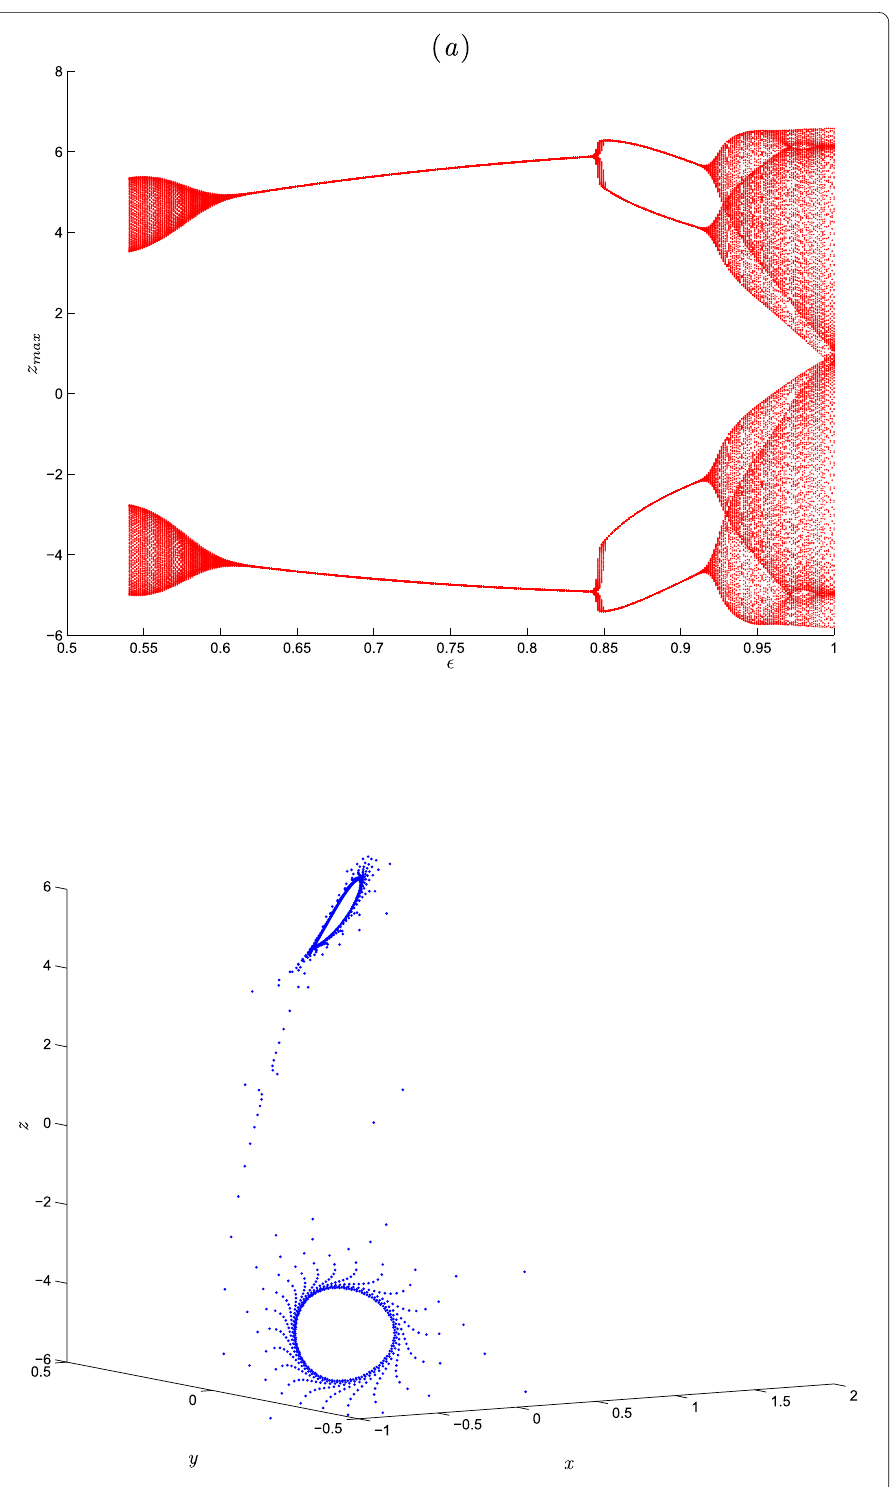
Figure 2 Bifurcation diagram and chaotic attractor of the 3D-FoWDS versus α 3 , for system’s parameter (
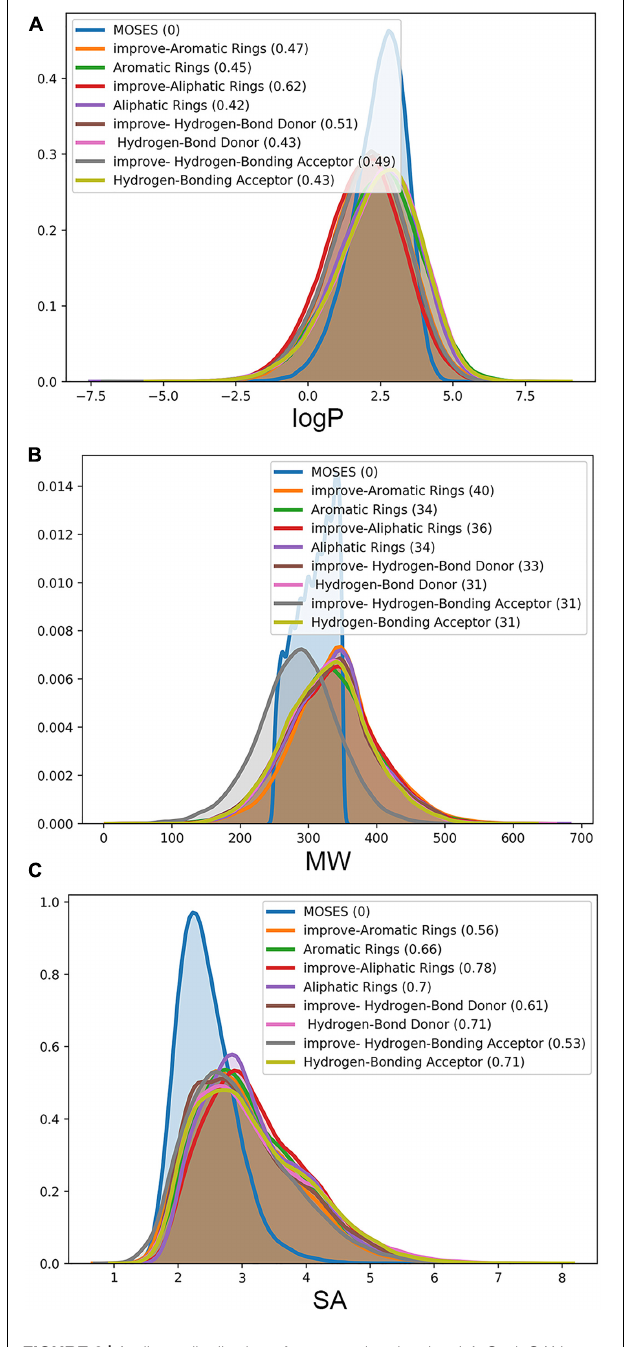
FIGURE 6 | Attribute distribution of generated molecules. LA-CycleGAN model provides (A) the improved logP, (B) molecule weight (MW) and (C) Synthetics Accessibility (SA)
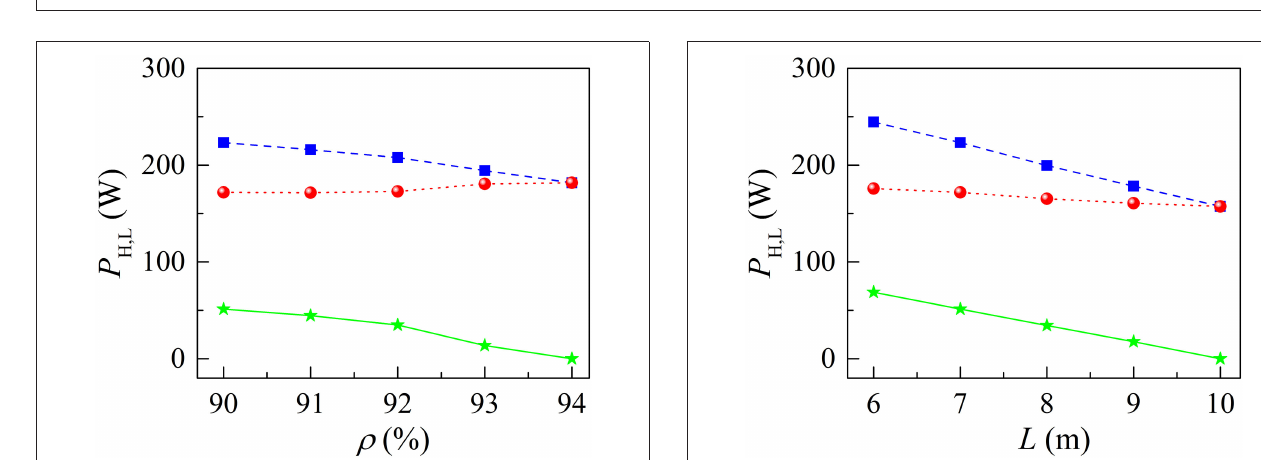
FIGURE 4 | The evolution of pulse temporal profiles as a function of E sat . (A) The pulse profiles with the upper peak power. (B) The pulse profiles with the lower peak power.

* **Exercise goal**: Print the whole listing exactly. No pictures belong in the copy.

* **Task answer**:
Figure 2 Bifurcation diagram and chaotic attractor of the 3D-FoWDS versus α 3 , for system’s parameter (
FIGURE 6 | Attribute distribution of generated molecules. LA-CycleGAN model provides (A) the improved logP, (B) molecule weight (MW) and (C) Synthetics Accessibility (SA)
FIGURE 4 | The evolution of pulse temporal profiles as a function of E sat . (A) The pulse profiles with the upper peak power. (B) The pulse profiles with the lower peak power.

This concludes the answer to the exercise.